In all my writing courses, there are two pieces of advice that bubble up again and again:
show, don’t tell, and
kill your little darlings.
The first piece of advice is exactly what it says: as a writer, I need to show you, through rich descriptive writing, an emotion, a scene, an event. I should not list off the physical characteristics of a person or tell you my emotional response – I should show you.
I poured my tea. The sound was surprising.
I heard the tea pouring into the cup, filling the silence of the house. I had made a thousand cups, but that was the first time I noticed the auditory beauty of the ritual. I smelled the mint of the tea blend and was mesmerized by the spin and whirl of hot water into a cup, like an eddy in a pool of still water.
(Hopefully you ‘saw’ the tea more clearly in the second example.)
The second piece of advice sounds a bit like a call to action against someone we love – kill your little darlings. As a matter of fact, the first person giving this writing advice stated it even more violently:
If you here require a practical rule of me, I will present you with this: ‘Whenever you feel an impulse to perpetrate a piece of exceptionally fine writing, obey it—whole-heartedly—and delete it before sending your manuscript to press. Murder your darlings. (Cornish writer Sir Arthur Quiller-Couch, pen-name Q)
Stephen King, being Stephen King, states, “…kill your darlings, kill your darlings, even when it breaks your egocentric little scribbler’s heart, kill your darlings.” Kill three times in a sentence is rather severe.
But what the heck are one’s “darlings”?
When writing, often in early drafts, there can be some really brilliant phrases or single words that come out of one’s brain, through our bodies and on to the page. And we are convinced, completely and utterly, that our work will be diminished without those words.
Judith Claire Mitchell, author of Reunion of Ghosts, sadly parted with a self-description her main character used, stating she was “negligible as an eyelash”. Mitchell was deeply saddened by the loss of these four words, but less so when she saw another writer use them. In the end, her darlings were apparently not so darling.
Now, four words, not such a big deal, maybe. Perhaps. But some people ‘kill’ entire pages, entire bits of stories, entire characters, settings, etc. Because for whatever reason, those pieces of writing simply do not work in the larger piece.
One of my instructors equated the idea of having to make these type of choices to knitting.

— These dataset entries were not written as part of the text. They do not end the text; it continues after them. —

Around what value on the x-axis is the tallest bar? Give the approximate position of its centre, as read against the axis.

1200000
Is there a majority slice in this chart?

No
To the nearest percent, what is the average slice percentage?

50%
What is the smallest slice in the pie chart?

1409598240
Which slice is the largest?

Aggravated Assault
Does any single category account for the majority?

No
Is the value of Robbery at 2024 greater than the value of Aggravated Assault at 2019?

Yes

You have knitted a beautiful sweater and proudly show it to a friend. The friend admires the work and all the fine stitches. But then, the friend points out how the neon green is gorgeous, but it doesn’t seem to go with the rest of the overall piece.

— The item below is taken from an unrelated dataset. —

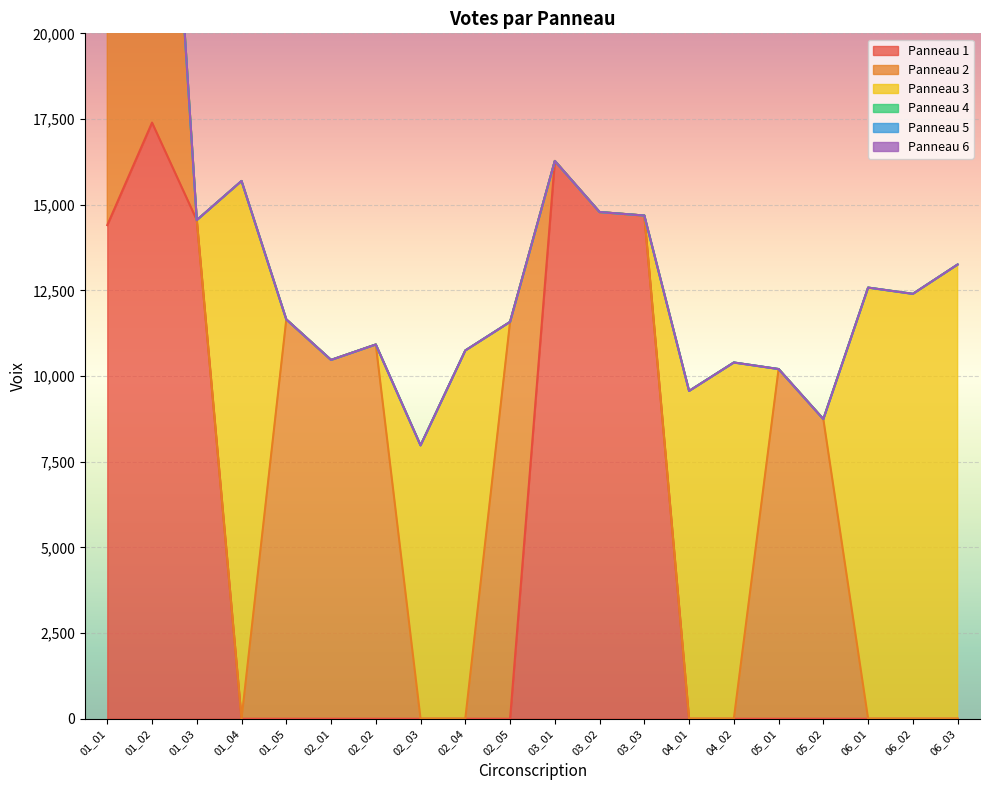

Which series has the largest range (max minus min)?

Panneau 3 (col15)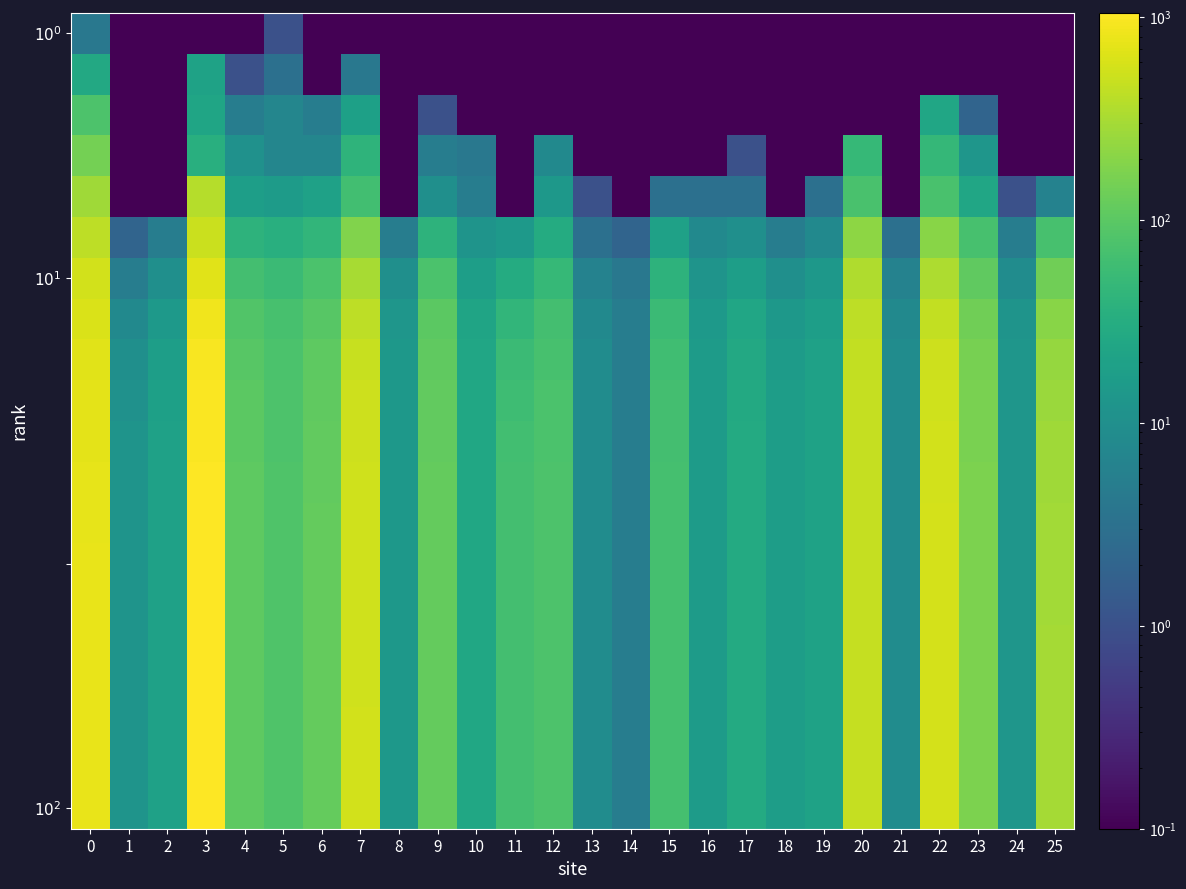

What is the total value across all series at 21?

125.0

Knitting means unravelling all the work after that neon green section and reworking the sweater. Often, taking something out of a piece of writing is the same: the writer Marian Palaia (The Given World) tells of having to not only cut a few words, but a third of her first draft, including a main character, Cam. The ultimate kicker is that the first word of the novel at that point was “Cam”.

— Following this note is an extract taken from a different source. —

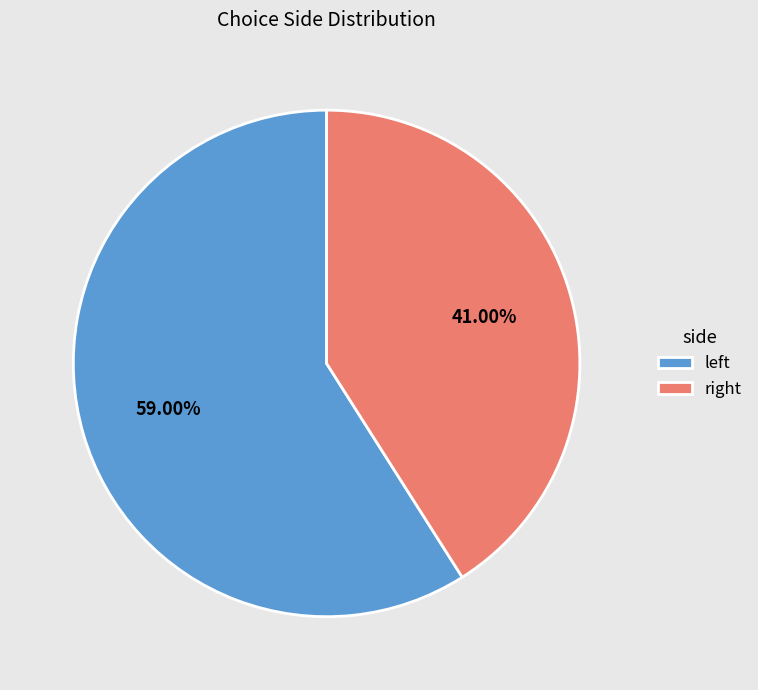

Which category accounts for the majority?

left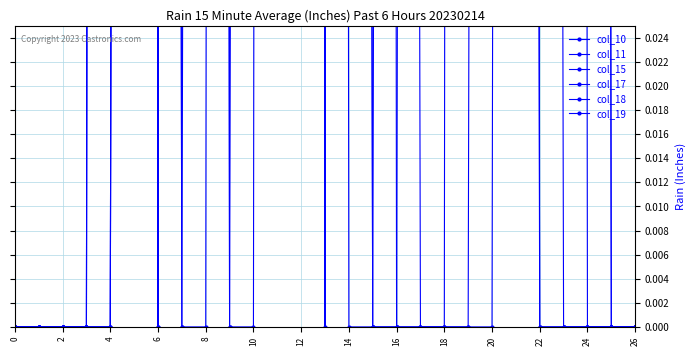

Where is col_10 nearest to the value 1?

23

That certainly would be a large chunk of unravelling.
Sometimes little darlings are truly ‘little’ – a word or phrase here or there. But when you have fallen in love with the sound of those words or phrases, it feels impossible to imagine your story without them.
There is a solution – and that is also something I hear with each class I take. Create a file for your ‘little darlings’ – whether they are words, or phrases, or entire stories. And kill them for the sake of your story.
A better analogy might be that you are engaging in literary cryogenics – merely putting them on ice until the right environment comes along to resuscitate them.
I have a file of little darlings – and big darlings. Stories and paragraphs, sentences and words. They lie awaiting the day when they too can shine.